SOURCE EXTRACT »
[Start of section]

Well, you might understand if I tell you that it’s damn cool that I shouldn’t do it…
But, what does Carmack? After all of the time, I still don’t know if he’s a genious or average… But, I think he’s got something like an opengl wrapper in quake2

Quake 2 does not use an OpenGL wrapper, it just loads the OpenGL ICD or 3dfx MCD dynamically. It is not staticly linked to OpenGL, that’s all.

[This message has been edited by DFrey (edited 11-03-2000).]

Oh, yeah, might be that I don’t know the correct meaning of the word “opengl wrapper”. If it dynamically links to them, it has to load the library and to get all the function pointers, no? Or how to do that?

In Windows you can dynamically load the library (be it an ICD or MCD) with LoadLibrary. Then using GetProcAddress you can get the addresses of the functions. And finally use wglGetProcAddress to get the extension addresses. How it is done in other OS’s I do not know the details of.

[End of section]

DESCRIPTION OF THE TASK » Copy the OpenGL discussion above word for word, everything from "In Windows you" down to "the details of.".

MATERIAL PROVIDED »
[Start of section]

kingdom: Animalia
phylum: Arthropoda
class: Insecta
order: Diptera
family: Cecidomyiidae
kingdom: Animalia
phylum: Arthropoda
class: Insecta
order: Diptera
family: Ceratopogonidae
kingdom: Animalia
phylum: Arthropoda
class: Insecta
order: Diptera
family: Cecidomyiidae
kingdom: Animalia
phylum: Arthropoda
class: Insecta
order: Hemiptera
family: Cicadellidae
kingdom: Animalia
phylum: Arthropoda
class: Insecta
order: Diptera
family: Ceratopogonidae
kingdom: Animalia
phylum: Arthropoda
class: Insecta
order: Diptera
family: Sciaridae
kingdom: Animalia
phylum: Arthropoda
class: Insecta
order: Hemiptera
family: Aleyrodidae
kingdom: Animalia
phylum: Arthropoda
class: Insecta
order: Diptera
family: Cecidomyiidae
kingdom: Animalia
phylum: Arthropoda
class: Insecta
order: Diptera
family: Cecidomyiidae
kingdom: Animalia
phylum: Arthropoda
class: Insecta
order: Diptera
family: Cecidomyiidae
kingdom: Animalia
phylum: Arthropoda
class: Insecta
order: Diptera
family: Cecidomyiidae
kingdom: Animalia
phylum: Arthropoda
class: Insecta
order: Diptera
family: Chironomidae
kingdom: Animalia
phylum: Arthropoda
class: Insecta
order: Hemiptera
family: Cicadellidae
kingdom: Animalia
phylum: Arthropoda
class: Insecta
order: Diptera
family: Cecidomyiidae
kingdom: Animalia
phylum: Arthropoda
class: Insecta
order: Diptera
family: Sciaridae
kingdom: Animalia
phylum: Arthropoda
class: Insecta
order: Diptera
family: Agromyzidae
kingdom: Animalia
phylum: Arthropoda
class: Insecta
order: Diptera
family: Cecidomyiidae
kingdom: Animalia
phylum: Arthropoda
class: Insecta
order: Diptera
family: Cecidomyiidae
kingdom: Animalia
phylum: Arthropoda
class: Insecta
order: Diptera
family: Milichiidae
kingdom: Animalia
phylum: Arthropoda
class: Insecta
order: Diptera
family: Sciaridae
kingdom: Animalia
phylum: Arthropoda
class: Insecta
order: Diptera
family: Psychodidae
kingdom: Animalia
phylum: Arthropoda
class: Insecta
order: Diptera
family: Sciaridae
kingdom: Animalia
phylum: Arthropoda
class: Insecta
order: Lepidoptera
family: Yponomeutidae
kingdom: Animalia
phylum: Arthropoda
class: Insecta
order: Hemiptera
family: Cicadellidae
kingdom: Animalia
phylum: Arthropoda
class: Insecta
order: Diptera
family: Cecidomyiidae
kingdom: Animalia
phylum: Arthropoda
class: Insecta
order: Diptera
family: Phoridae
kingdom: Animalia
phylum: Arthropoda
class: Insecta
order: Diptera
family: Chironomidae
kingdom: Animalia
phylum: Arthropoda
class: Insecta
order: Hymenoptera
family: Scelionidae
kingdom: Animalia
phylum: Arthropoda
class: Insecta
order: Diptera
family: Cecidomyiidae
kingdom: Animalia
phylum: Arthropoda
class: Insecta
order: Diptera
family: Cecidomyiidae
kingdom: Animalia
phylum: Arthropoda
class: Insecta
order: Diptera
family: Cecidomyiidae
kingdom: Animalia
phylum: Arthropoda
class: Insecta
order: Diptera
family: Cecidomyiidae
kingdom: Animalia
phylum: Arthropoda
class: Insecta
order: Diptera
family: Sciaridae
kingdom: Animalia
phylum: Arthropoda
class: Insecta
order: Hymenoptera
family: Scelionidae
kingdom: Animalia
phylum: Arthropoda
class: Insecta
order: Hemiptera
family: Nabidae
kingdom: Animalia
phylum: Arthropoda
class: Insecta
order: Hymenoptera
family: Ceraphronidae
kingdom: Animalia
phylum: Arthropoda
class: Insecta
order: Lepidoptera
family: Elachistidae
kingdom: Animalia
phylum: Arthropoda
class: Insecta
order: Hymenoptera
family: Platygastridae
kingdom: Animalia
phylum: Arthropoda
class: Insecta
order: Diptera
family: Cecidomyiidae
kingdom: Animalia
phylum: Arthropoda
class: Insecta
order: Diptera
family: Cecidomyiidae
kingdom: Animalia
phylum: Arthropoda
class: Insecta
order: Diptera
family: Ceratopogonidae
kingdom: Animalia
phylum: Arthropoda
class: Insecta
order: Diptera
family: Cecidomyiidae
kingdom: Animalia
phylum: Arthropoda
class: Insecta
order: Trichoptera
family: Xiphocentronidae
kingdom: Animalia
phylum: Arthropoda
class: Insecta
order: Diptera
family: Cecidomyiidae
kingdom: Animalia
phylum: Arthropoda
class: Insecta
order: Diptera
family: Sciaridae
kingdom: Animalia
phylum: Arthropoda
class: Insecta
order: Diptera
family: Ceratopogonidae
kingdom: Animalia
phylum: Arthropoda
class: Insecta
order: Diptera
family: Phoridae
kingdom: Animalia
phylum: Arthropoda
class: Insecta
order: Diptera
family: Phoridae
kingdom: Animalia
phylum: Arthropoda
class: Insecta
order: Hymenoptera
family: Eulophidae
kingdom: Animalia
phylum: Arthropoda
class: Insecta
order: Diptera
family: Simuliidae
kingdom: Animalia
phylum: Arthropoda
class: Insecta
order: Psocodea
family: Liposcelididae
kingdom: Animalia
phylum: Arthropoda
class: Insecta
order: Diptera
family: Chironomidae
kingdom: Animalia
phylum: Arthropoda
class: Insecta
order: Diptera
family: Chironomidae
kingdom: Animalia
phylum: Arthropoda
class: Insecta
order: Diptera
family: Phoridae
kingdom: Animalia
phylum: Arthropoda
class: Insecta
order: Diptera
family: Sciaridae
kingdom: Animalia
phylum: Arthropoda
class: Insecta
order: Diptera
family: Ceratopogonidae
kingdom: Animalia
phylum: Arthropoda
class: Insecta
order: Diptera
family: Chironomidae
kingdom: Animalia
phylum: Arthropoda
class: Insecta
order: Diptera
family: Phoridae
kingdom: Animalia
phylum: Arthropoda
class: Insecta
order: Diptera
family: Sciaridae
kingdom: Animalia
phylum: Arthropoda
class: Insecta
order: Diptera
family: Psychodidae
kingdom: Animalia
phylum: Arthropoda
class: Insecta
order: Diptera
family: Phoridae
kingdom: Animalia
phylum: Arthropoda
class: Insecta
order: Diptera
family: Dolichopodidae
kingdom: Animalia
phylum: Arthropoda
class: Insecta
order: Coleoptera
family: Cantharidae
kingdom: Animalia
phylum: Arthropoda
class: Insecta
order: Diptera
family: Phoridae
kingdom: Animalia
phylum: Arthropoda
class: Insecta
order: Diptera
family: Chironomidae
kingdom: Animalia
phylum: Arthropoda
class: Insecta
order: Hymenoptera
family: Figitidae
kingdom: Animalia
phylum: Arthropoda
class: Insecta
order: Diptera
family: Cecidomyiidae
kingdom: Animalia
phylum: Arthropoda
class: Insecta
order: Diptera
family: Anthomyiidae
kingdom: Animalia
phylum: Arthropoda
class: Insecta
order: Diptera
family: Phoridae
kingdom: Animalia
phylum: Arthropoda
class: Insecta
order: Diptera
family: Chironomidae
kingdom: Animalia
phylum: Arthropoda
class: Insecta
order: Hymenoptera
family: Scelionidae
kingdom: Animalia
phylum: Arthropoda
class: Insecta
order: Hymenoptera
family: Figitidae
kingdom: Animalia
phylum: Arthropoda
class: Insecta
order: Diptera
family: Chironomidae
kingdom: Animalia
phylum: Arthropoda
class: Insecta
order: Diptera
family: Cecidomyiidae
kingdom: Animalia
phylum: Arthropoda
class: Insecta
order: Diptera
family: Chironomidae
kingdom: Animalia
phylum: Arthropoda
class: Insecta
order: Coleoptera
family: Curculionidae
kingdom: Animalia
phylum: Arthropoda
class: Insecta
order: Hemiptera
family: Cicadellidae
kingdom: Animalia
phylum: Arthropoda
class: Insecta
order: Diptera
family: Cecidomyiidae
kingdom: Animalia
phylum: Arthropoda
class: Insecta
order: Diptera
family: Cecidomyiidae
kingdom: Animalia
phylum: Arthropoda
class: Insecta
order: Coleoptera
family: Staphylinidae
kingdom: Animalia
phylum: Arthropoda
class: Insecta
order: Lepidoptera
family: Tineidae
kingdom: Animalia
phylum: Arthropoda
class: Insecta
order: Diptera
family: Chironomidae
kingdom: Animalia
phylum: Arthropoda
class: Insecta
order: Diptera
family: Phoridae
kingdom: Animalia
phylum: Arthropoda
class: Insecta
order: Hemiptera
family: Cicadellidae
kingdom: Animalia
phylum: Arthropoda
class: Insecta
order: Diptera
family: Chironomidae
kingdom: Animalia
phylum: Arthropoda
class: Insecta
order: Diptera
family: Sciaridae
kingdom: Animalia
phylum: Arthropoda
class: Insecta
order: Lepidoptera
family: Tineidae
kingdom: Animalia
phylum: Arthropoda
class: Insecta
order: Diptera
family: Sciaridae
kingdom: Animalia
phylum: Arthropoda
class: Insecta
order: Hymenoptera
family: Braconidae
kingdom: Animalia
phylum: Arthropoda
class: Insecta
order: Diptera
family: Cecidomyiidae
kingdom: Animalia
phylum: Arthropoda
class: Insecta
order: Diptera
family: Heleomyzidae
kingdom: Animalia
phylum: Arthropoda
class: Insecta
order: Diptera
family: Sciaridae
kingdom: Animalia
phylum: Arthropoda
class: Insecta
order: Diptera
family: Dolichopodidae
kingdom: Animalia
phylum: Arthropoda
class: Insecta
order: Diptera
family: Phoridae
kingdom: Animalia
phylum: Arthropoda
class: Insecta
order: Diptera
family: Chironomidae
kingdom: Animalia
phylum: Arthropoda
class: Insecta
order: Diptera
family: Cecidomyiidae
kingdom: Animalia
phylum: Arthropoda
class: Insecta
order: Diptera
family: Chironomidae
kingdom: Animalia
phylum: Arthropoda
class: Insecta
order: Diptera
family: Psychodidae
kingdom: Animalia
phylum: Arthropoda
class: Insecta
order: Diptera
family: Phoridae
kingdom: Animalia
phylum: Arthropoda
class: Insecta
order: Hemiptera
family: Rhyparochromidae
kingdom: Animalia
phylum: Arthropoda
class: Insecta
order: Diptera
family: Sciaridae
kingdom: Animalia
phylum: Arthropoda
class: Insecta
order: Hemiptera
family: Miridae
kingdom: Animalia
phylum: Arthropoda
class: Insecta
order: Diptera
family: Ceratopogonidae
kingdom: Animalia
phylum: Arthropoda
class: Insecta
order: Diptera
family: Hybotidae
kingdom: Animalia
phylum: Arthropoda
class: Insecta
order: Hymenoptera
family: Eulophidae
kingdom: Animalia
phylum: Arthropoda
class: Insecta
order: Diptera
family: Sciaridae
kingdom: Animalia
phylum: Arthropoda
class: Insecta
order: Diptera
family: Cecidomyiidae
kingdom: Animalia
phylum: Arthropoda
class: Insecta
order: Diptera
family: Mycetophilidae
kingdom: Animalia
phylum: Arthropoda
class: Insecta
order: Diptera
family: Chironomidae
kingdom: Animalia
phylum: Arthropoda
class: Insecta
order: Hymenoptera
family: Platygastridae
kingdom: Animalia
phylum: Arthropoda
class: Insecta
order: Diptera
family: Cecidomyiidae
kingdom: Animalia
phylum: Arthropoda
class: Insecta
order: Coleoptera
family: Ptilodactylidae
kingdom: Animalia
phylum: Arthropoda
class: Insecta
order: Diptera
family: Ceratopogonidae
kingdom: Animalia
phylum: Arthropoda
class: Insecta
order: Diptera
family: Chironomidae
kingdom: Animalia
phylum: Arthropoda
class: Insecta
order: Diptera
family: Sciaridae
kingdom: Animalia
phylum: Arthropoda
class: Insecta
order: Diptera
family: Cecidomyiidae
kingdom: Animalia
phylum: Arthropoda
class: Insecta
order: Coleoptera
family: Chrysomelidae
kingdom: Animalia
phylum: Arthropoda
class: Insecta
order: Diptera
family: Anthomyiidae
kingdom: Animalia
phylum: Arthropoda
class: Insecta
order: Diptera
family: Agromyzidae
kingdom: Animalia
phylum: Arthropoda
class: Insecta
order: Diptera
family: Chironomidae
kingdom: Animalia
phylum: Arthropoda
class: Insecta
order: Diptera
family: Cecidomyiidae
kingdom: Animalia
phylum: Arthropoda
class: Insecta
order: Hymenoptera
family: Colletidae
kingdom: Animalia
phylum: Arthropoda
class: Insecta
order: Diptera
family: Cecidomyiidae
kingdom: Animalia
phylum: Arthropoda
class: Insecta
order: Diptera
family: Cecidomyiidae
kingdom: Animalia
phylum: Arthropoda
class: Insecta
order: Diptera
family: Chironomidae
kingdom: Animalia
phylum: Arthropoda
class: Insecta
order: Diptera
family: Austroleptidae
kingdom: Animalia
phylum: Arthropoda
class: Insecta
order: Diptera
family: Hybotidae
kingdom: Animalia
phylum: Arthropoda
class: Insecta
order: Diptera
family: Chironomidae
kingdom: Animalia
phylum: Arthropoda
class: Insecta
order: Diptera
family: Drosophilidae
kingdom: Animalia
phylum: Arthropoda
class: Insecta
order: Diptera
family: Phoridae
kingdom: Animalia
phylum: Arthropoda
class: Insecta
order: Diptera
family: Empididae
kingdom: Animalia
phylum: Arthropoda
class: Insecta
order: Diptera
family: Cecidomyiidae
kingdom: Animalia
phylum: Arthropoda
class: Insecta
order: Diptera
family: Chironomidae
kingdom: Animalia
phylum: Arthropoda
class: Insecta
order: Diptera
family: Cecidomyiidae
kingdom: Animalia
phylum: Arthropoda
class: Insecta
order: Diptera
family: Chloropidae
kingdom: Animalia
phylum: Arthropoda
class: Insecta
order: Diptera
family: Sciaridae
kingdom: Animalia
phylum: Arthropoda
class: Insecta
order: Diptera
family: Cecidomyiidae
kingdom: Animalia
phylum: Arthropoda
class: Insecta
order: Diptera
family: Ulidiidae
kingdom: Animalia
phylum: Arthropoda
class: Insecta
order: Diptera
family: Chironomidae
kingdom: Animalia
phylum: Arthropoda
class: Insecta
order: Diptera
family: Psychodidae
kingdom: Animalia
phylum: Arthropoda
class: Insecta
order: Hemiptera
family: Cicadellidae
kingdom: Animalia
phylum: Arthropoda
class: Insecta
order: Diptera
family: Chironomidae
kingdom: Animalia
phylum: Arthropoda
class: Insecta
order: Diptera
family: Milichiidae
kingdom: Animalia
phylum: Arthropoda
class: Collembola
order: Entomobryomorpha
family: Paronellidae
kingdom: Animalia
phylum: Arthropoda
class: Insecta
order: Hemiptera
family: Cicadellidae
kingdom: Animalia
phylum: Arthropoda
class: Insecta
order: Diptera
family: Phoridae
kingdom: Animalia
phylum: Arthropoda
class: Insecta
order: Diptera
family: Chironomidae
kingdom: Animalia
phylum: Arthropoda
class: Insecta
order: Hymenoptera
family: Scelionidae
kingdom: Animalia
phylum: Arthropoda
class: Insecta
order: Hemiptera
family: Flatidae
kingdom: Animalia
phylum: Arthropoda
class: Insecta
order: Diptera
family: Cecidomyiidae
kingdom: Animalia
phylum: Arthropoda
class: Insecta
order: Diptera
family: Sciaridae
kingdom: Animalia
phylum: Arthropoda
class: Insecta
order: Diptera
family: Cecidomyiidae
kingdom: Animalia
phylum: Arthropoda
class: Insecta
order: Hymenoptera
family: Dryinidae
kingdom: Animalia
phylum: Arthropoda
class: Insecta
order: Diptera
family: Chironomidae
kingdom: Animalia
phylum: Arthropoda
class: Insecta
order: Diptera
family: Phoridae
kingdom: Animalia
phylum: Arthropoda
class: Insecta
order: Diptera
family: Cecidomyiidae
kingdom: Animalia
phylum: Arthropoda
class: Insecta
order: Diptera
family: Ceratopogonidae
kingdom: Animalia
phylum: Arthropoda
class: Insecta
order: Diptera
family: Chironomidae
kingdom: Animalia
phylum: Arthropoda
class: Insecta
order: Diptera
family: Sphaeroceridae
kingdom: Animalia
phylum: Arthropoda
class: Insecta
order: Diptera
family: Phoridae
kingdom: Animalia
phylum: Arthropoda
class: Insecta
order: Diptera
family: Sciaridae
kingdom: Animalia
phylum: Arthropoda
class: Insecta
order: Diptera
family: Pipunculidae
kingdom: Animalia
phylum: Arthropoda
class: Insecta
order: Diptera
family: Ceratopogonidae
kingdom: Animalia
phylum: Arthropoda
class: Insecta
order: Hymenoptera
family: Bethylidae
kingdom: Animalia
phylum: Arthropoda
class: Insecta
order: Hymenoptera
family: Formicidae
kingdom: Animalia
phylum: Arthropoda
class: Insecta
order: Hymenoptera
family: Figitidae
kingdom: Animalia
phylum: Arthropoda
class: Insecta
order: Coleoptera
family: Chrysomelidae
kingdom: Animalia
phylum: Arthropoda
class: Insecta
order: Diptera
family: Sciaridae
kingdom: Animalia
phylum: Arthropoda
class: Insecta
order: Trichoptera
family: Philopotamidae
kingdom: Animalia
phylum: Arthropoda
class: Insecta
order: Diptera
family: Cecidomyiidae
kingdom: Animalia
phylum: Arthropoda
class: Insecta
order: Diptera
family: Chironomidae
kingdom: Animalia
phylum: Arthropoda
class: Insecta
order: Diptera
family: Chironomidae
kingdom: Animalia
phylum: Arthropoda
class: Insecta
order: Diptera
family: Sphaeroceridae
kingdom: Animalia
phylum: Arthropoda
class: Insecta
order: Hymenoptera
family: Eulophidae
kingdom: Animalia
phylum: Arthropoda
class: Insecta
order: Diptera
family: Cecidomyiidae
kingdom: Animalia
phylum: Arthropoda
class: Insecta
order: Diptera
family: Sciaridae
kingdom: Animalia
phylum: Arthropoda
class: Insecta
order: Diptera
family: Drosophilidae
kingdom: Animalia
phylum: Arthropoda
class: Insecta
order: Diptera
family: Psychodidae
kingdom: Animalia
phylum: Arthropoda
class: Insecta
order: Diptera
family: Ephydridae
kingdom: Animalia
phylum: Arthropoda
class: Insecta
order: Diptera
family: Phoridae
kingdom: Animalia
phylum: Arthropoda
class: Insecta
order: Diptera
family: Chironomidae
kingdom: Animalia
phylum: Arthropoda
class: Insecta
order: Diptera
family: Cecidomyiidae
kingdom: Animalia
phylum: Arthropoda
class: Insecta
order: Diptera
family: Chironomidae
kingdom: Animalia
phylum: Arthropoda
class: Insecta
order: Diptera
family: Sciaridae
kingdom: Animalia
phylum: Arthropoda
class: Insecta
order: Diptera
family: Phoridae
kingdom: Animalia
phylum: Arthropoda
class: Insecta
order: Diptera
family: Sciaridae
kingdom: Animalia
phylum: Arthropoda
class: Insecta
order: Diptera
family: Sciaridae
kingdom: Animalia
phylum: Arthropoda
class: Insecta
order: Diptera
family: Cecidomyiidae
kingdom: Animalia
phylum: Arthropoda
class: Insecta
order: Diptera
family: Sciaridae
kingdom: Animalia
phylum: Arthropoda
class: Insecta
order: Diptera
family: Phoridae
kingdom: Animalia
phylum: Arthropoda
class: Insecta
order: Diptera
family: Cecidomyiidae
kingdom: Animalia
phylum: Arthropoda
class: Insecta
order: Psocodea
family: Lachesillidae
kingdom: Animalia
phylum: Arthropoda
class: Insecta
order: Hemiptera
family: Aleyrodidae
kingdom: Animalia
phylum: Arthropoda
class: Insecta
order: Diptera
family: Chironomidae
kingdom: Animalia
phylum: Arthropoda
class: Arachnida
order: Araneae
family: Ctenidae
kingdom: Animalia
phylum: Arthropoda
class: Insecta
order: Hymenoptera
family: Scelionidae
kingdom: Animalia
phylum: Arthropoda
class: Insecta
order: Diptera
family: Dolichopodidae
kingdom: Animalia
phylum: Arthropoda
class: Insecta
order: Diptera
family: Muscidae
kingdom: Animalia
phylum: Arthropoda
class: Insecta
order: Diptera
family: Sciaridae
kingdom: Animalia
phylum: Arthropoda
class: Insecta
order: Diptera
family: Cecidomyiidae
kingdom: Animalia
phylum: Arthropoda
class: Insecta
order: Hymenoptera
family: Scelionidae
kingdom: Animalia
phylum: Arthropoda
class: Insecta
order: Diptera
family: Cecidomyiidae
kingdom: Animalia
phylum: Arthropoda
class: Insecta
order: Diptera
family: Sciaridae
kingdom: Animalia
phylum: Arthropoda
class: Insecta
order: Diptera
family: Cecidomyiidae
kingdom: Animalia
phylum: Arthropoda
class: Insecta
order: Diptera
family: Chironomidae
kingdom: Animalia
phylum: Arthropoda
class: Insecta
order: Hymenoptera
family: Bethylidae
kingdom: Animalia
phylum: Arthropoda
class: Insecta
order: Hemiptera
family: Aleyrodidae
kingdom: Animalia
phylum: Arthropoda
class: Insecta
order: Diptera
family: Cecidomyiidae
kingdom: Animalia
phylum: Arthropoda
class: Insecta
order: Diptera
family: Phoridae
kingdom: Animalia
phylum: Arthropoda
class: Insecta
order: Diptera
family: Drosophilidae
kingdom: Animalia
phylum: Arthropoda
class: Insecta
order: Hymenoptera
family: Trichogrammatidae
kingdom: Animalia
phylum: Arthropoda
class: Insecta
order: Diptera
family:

[End of section]

TASK RESPONSE »
In Windows you can dynamically load the library (be it an ICD or MCD) with LoadLibrary. Then using GetProcAddress you can get the addresses of the functions. And finally use wglGetProcAddress to get the extension addresses. How it is done in other OS’s I do not know the details of.